TASK OBJECTIVE - Exactly the lines from the one containing "left ankle: (387, 745)" through the end of the listing should be written out, both ends included, and nothing more.

AVAILABLE DATA -
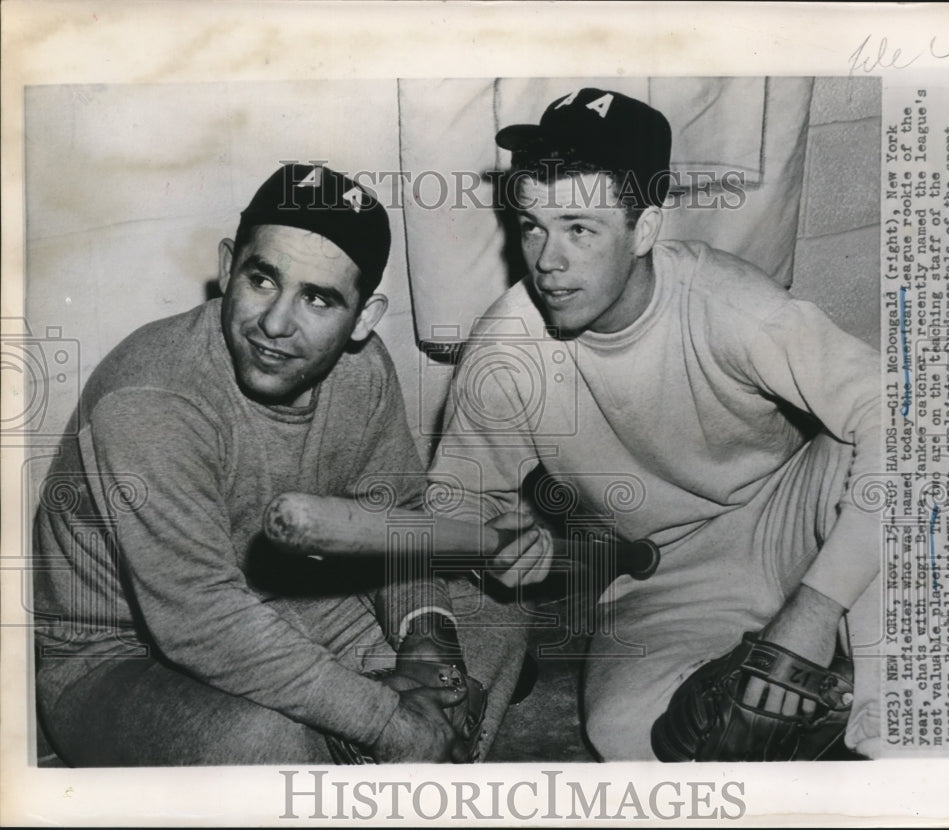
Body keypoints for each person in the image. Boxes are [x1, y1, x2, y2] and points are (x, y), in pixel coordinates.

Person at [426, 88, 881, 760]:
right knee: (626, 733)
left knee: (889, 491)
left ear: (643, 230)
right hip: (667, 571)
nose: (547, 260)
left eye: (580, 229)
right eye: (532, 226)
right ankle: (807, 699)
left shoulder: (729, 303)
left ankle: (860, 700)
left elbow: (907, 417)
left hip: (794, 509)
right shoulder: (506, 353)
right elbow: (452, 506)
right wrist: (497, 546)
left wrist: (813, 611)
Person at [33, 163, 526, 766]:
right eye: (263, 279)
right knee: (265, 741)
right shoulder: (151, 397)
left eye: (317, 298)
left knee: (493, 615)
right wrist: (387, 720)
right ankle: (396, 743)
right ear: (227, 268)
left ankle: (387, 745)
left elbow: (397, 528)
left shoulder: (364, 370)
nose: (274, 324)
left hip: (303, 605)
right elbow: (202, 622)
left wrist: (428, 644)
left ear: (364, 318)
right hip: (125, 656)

RESULT OF THIS TASK -
left ankle: (387, 745)
left elbow: (397, 528)
left shoulder: (364, 370)
nose: (274, 324)
left hip: (303, 605)
right elbow: (202, 622)
left wrist: (428, 644)
left ear: (364, 318)
right hip: (125, 656)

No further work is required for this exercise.